Injury 2009 Februrary
BACKGROUND: Ipsilateral talar and calcaneal fractures represent a rare combination injury that has only recently been reported in the literature with small case series.

OBJECTIVE: To identify the commonly observed fracture patterns, complications, and outcomes of a consecutive series of patients with ipsilateral talar and calcaneal fractures.

METHODS: Forty-five cases of ipsilateral talus and calcanal fractures were identified from an orthopaedic trauma registry at a University-based, level I trauma center for retrospective review.

MAIN OUTCOME MEASUREMENTS: Post-operative complications, the need for secondary surgery, and the visual analogus pain score.

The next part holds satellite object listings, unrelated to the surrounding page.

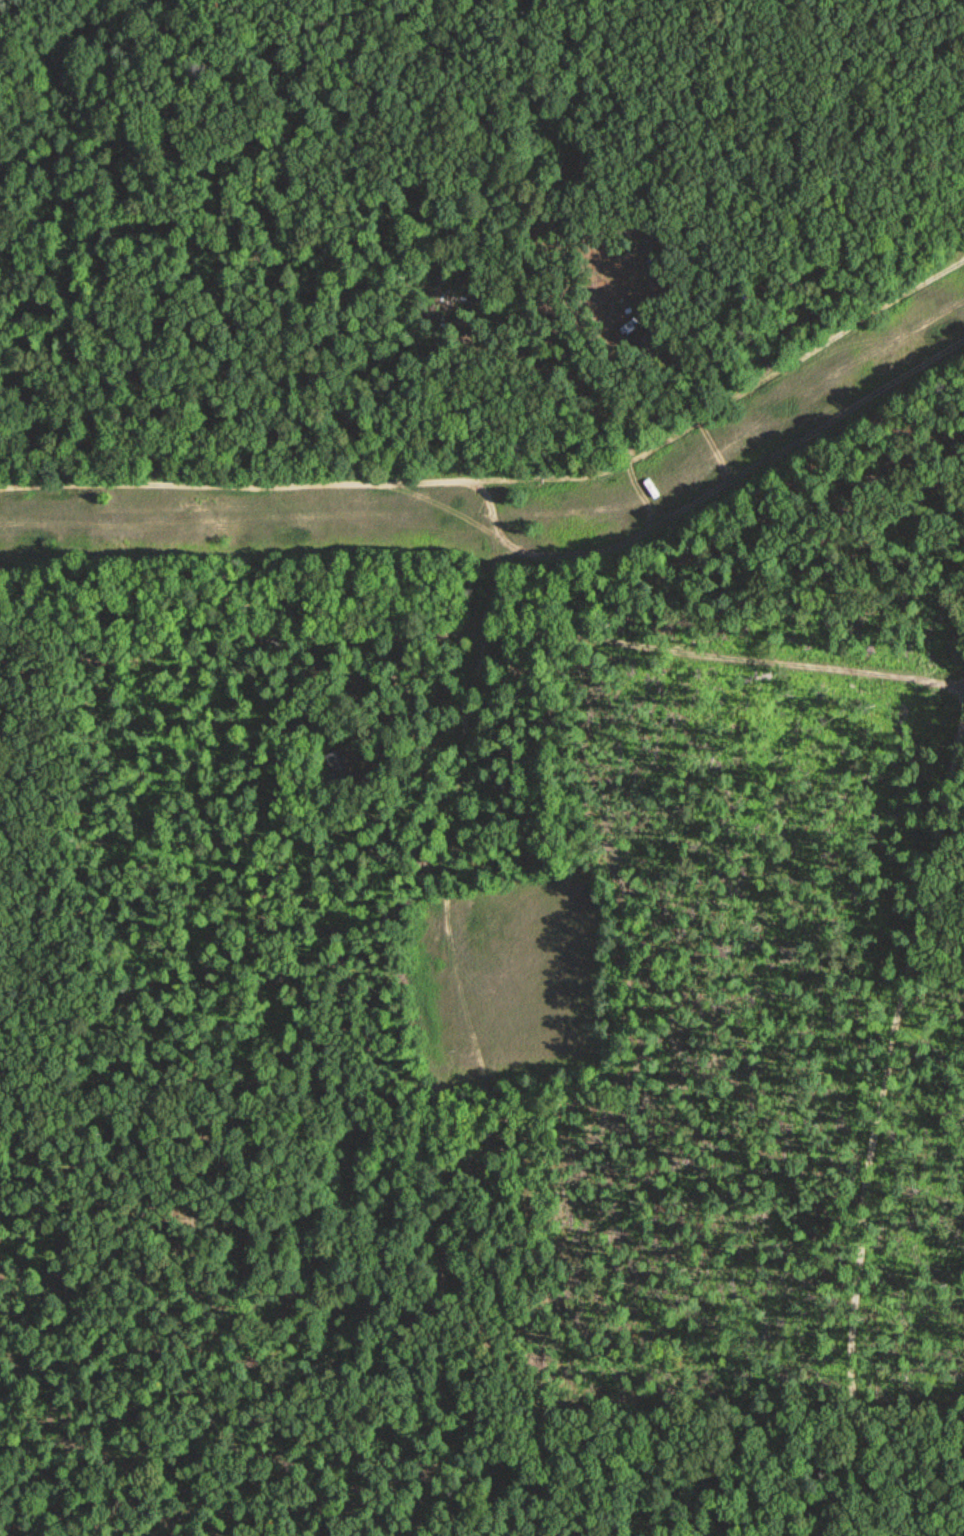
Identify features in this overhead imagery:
road: (511, 479)
road: (548, 515)
road: (507, 555)
road: (246, 635)
road: (719, 652)
building: (339, 764)
road: (448, 889)
road: (885, 1132)

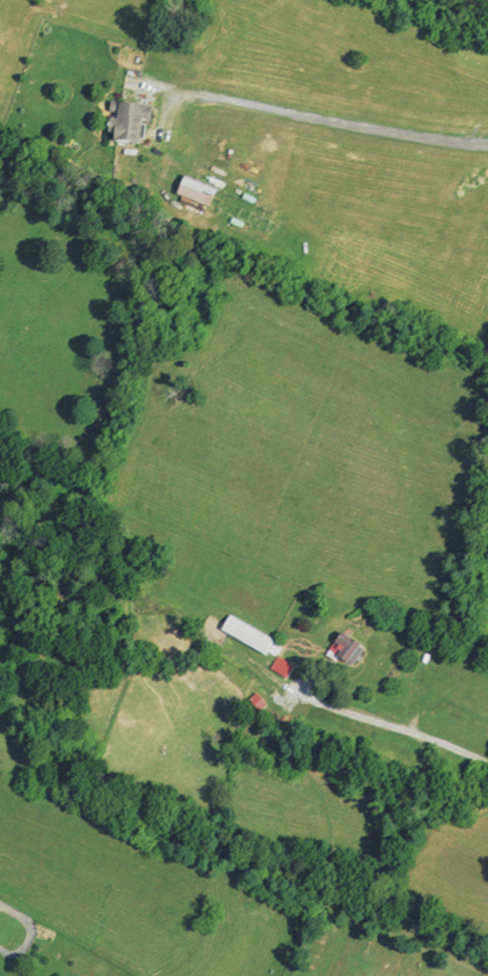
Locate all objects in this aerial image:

RESULTS: Five patients were treated with an early below knee amputation (BKA). Five patients were treated with a primary subtalar arthrodesis. Twenty-eight of the 35 patients who did not undergo early BKA or primary subtalar arthrodesis developed subtalar arthritis. Five patients had deep wound complications. Four patients had talar body collapse from avascular necrosis. There were 13 open fractures of which 8 resulted in an eventual BKA. The mean visual analogus pain score for the patient population was 4.0.

CONCLUSION: The combination of ipsilateral talar and calcaneal fractures represents a severe injury pattern that is associated with significant morbidity. Subtalar arthritis was a common finding regardless of treatment. Open fractures frequently resulted in a below knee amputation.